An airlift of up to 15,000 ethnic South Sudanese began on Monday from Khartoum, an AFP correspondent said.The first plane chartered by the International Organisation for Migration (IOM) took off at 0615 GMT carrying around 160 South Sudanese, some of whom have spent their entire lives in the north. They are among a group of 12,000-15,000 South Sudanese who have been waiting for transport South from the Kosti way-station 300 kilometres (190 miles) from Khartoum.

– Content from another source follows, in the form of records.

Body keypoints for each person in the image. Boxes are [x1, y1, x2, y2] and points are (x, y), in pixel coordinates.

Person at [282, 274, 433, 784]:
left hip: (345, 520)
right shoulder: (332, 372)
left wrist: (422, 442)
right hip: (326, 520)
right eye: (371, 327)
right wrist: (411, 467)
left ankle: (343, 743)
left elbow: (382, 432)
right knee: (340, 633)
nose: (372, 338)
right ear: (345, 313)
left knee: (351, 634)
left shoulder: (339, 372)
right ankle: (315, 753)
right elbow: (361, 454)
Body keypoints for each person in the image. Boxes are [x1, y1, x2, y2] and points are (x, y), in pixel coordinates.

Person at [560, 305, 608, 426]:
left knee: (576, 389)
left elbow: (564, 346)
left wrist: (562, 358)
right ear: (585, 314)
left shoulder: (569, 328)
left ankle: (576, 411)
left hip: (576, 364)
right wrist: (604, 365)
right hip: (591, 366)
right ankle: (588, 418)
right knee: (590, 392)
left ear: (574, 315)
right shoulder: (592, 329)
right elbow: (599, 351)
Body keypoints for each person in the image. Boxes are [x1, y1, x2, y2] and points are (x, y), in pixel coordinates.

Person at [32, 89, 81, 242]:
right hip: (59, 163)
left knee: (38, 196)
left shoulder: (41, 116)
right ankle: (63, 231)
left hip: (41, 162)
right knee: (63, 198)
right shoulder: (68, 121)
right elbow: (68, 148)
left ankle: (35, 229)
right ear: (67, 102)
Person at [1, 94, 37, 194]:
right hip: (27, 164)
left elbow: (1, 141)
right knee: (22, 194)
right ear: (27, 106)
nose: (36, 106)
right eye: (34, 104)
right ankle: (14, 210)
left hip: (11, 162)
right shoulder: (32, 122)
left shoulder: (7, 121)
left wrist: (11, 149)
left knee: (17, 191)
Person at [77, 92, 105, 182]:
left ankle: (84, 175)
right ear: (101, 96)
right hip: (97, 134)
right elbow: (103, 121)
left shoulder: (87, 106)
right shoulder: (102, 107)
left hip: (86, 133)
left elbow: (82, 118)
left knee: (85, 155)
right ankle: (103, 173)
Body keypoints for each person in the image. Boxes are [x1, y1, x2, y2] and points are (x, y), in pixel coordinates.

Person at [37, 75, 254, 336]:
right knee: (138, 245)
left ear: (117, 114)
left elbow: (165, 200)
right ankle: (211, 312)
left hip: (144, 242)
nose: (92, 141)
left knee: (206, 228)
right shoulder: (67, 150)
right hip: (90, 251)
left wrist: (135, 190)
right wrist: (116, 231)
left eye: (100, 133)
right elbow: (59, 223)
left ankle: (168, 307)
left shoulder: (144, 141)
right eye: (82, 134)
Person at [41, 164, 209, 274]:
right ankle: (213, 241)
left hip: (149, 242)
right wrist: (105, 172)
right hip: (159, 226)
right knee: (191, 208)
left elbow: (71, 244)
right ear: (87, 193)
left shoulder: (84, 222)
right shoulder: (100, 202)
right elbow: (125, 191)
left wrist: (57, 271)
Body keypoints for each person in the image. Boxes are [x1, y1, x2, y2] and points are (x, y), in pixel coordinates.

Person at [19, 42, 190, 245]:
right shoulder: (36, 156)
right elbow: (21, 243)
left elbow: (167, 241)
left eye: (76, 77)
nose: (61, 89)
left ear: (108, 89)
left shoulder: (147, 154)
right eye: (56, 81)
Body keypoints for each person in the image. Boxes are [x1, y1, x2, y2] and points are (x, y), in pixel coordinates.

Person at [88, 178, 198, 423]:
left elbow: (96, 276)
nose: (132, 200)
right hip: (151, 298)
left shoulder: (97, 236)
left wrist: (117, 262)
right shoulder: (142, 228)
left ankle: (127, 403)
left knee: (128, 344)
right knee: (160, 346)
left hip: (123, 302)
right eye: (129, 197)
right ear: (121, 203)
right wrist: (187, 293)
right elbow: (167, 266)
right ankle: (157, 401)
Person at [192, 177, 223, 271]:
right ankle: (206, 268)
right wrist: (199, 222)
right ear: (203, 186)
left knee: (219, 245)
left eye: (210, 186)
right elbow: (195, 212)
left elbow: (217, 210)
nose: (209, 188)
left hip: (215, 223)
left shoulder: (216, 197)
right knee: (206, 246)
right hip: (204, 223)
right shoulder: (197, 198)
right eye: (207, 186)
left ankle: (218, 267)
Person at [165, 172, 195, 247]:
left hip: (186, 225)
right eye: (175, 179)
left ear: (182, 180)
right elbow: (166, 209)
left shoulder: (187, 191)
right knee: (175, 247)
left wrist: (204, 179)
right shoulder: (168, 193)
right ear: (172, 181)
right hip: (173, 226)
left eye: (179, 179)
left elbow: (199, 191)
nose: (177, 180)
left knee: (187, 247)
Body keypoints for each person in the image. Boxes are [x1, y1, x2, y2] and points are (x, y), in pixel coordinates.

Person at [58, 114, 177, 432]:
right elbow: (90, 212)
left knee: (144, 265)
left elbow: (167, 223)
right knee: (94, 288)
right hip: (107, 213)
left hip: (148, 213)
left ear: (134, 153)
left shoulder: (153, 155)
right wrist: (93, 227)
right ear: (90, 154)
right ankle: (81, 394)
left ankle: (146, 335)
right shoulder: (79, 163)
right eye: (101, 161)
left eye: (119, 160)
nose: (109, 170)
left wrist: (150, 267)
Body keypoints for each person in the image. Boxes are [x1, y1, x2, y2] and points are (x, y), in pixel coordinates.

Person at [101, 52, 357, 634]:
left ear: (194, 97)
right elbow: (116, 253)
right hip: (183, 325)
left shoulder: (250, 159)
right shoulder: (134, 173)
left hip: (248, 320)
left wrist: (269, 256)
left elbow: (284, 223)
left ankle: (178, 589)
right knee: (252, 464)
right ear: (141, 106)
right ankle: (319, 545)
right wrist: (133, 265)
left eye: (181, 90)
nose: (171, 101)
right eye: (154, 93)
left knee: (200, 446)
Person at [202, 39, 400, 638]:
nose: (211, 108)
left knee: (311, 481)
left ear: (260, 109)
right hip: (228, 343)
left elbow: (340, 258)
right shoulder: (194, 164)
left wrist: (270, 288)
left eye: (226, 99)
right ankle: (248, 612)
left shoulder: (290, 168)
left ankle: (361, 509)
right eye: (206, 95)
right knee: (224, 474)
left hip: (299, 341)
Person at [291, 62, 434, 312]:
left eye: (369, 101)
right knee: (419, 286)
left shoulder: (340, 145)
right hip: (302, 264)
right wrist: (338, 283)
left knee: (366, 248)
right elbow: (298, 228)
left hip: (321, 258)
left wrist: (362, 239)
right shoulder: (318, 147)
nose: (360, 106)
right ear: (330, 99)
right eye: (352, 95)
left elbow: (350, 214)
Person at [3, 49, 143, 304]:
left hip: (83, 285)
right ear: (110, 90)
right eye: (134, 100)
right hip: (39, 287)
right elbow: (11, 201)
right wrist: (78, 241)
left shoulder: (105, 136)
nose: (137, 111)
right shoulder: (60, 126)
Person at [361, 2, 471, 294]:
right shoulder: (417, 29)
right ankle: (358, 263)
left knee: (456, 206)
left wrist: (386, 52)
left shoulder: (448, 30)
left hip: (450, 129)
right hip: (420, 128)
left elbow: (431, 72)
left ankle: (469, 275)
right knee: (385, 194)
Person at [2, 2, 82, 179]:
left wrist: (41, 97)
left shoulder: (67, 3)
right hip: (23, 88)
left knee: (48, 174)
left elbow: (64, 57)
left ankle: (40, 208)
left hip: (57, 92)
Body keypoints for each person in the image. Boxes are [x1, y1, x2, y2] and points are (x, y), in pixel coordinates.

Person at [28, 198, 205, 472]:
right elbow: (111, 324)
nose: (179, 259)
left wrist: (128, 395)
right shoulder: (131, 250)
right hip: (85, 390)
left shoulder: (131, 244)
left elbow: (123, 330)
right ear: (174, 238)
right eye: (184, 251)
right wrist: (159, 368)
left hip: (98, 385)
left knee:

Kosti became home to the biggest single concentration of South Sudanese awaiting transport South, with many living in makeshift shelters or barn-like buildings for up to a year. The governor of the Kosti area declared the migrants a security threat and initially gave them a May 5 deadline to leave, sparking concern from the United Nations and the IOM which has already helped thousands of South Sudanese to head South.
Officials extended the deadline to May 20 but then told the IOM to disregard the time limit after plans for the airlift were devised. “It is my first time to the South. I was born here,” Cecilia Peter, 27, said through a translator as she lined up for a boarding pass with her five tiny children. Peter said the family had spent 13 months in Kosti, after losing her job as a teacher.
All ethnic Southerners were dismissed from Sudan’s civil service ahead of South Sudan’s independence last July under a peace deal that ended 22 years of civil war which killed two million people and drove many more to the north. The South Sudanese in Kosti are among about 350,000 ethnic Southerners who the South Sudanese embassy estimates remain in the north after an April 8 deadline for them to either formalise their status or leave Sudan.